Techniques Architecture

Transformer

Transformer 架构

A neural network architecture built on self-attention. Replaced recurrent and convolutional sequence models for almost every task by 2020.

Background

Pre-2017 sequence models (RNNs, LSTMs, GRUs) processed tokens one at a time. Each step waited on the previous hidden state, which made training hard to parallelize and caused information to fade over long sequences. Convolutional sequence models (WaveNet, ByteNet) parallelized training but still needed many layers to relate distant positions.

What it does

A Transformer block has two parts: self-attention and a feed-forward network, each with a residual connection and layer normalization. Self-attention computes, for each token, a weighted sum over every other token. The weights come from a learned similarity (query-key dot product, softmaxed). There is no recurrence — every position’s representation is computed in parallel and already incorporates context from anywhere in the sequence.

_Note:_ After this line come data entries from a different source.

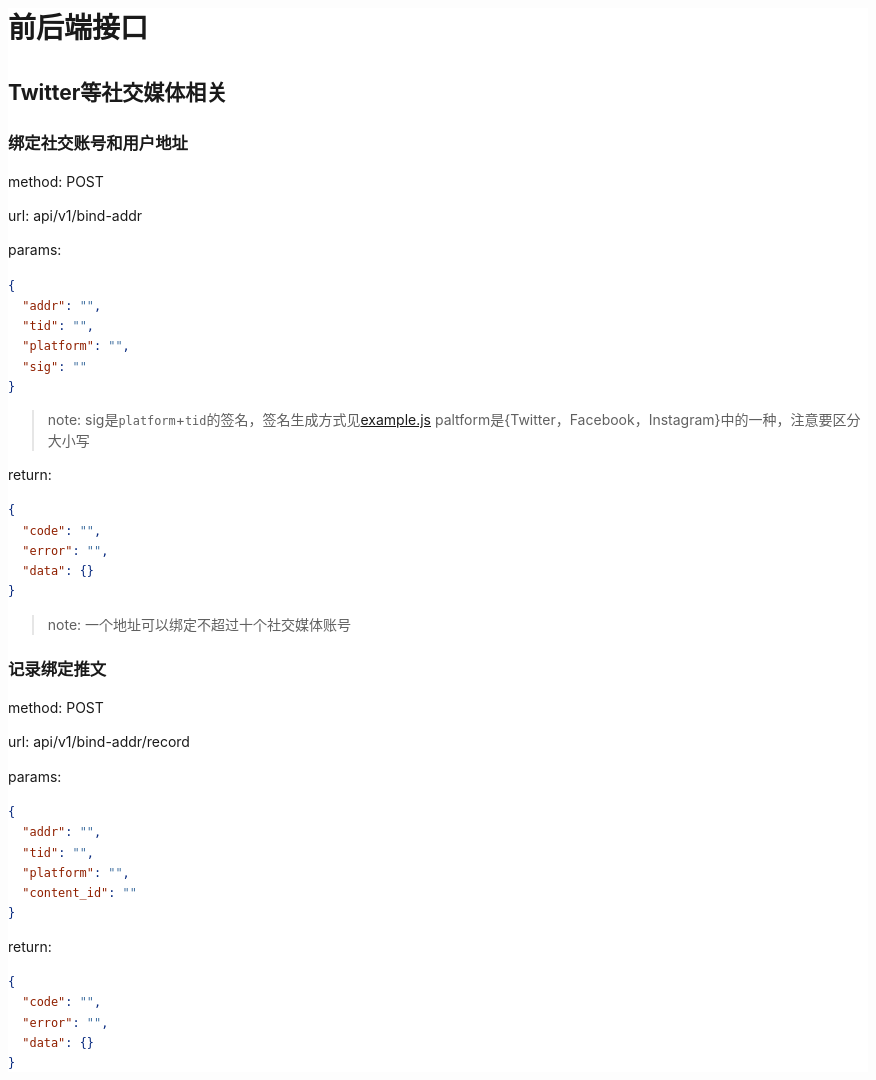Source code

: # 前后端接口

## Twitter等社交媒体相关

### 绑定社交账号和用户地址

method: POST

url: api/v1/bind-addr

params:

```json
{
  "addr": "",
  "tid": "",
  "platform": "",
  "sig": ""
}
```

> note: sig是`platform`+`tid`的签名，签名生成方式见[example.js](./example.js)
> paltform是{Twitter，Facebook，Instagram}中的一种，注意要区分大小写

return:

```json
{
  "code": "",
  "error": "",
  "data": {}
}
```

> note: 一个地址可以绑定不超过十个社交媒体账号

### 记录绑定推文

method: POST

url: api/v1/bind-addr/record

params:

```json
{
  "addr": "",
  "tid": "",
  "platform": "",
  "content_id": ""
}
```

return:

```json
{
  "code": "",
  "error": "",
  "data": {}
}
```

A model is a stack of these blocks plus a token embedding at the input.

Properties that mattered

  • Parallel training. All positions in a batch compute simultaneously on GPU. Per-token training cost dropped by roughly an order of magnitude vs RNNs.
  • Smooth scaling. Loss decreases predictably as parameters and data grow. The empirical scaling laws (Kaplan 2020, Chinchilla 2022) describe this regularity.
  • Modality-general. The same block, with different input embeddings, works for vision (ViT), audio (Whisper), proteins (AlphaFold 2), and code.

Variants worth knowing

  • Encoder-only (BERT). Used for classification and embedding.
  • Decoder-only (GPT, Llama). Used for autoregressive generation. The dominant variant today.
  • Encoder-decoder (T5, original Transformer). Used for translation and structured input→output tasks.

Where it sits today

Almost every model since 2018 is a Transformer variant, including all current frontier LLMs. The architecture itself has barely changed; differences are in pre-training data, fine-tuning, scale, and what is wrapped around the core (mixture-of-experts, retrieval, long-context attention).